In the experiments, the tremor was elicited from the hands and neck by outstretching the upper extremities. The finger tremor was recorded with the miniature accelerometer (Nihon-koden, MT-pick up) affixed to the index finger. EMGs were recorded with skin electrodes (bipolar ones) affixed over the muscles of finger extensor, finger flexor, biceps brachii, triceps brachii and sternocleido-mastoid of both sides.

As the results, the tremor frequencies ranged mainly from 6 to 9 per second in these patients.The simultaneously recorded EMGs exhibited the rhythmical burstings at the same frequency to that of the tremor. Furthermore, the EMG burstings discharged reciprocally between finger extensor and flexor in 9 cases, but in 3 cases they discharged simultaneously between both muscles.
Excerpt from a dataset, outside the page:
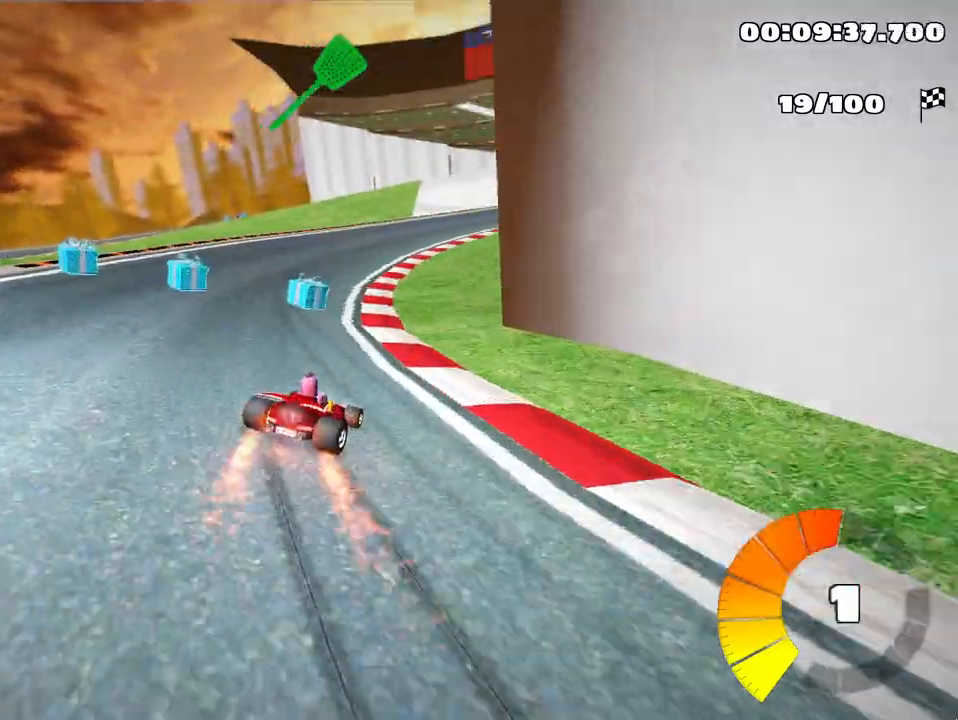
{"keys": ["up"], "events": [[183, "skid", "up"]]}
Such a result may suggest that the alternating contraction of antagonistic muscle groups does not play an im-portant role for the production of tremor.

The frequencies of EMG burstings were quite the same among different muscles in the same person, regardless of the reflex arc lengths in the stretch reflex. From these results, it was considered that the bursting frequencies of the individual muscles were generated by the common central mechanism responsible for the tremor production, rather than generated by oscillation in the stretch-reflex loop of individual muscles.

In order to make a further investigation into the common neural mechanism above described, the descending effects of such neural system on the excitability change of individual spinal moto-neurones were studied in 7 cases. For this, the amplitude changes of H-waves elicited from M. gastrocnemius were examined at various stages of the finger tremor. In the typical case, the ampli-tudes of H-waves gradually changed from 90% of the control value to 140% with the similar time course to that of the finger tremor recorded with the accelerometer. The similar results were also obtained in another 3 cases. These results suggest that the central neural system above described rhythmically exerts the facilitatory and depressive effects on the excitability change of individual spinal motoneurones, and that such a neural system may play an important role for the production of essential tremor.